*Problem to work on:* Return, word for word, everything from the start of the material below down to the line containing "Here: 122.09", including that line.

Segment Start: Available records

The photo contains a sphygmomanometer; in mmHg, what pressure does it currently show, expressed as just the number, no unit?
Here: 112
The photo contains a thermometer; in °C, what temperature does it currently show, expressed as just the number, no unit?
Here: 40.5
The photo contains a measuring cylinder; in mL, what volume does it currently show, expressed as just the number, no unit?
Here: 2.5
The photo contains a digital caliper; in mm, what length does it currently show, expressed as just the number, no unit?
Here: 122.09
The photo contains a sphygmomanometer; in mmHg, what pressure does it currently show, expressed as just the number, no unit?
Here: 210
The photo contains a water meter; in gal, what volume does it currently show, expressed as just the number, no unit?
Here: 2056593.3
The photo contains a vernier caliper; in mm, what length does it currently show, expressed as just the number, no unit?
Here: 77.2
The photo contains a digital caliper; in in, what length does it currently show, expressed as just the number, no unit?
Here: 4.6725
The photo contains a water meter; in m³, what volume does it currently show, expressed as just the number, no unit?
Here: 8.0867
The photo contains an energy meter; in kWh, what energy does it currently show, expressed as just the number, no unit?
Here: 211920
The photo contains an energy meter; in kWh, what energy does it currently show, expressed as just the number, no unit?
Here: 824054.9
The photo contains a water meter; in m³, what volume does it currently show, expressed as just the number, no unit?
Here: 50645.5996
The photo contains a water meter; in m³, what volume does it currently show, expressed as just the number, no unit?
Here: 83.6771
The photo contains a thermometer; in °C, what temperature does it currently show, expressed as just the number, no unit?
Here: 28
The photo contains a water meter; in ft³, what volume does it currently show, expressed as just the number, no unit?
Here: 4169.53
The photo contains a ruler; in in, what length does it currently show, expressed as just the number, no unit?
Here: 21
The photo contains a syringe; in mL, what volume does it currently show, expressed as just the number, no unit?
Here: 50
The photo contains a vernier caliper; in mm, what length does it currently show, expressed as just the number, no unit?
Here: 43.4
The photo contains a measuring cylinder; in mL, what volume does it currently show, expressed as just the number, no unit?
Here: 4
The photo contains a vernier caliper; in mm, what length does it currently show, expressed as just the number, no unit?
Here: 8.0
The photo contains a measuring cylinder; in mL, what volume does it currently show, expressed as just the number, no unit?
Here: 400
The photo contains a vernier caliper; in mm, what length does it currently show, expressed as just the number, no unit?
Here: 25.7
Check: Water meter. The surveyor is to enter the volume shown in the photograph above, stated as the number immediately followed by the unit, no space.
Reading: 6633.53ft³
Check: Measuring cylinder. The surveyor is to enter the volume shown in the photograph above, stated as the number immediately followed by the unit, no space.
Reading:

Segment End: Available records

*Reply:*
The photo contains a sphygmomanometer; in mmHg, what pressure does it currently show, expressed as just the number, no unit?
Here: 112
The photo contains a thermometer; in °C, what temperature does it currently show, expressed as just the number, no unit?
Here: 40.5
The photo contains a measuring cylinder; in mL, what volume does it currently show, expressed as just the number, no unit?
Here: 2.5
The photo contains a digital caliper; in mm, what length does it currently show, expressed as just the number, no unit?
Here: 122.09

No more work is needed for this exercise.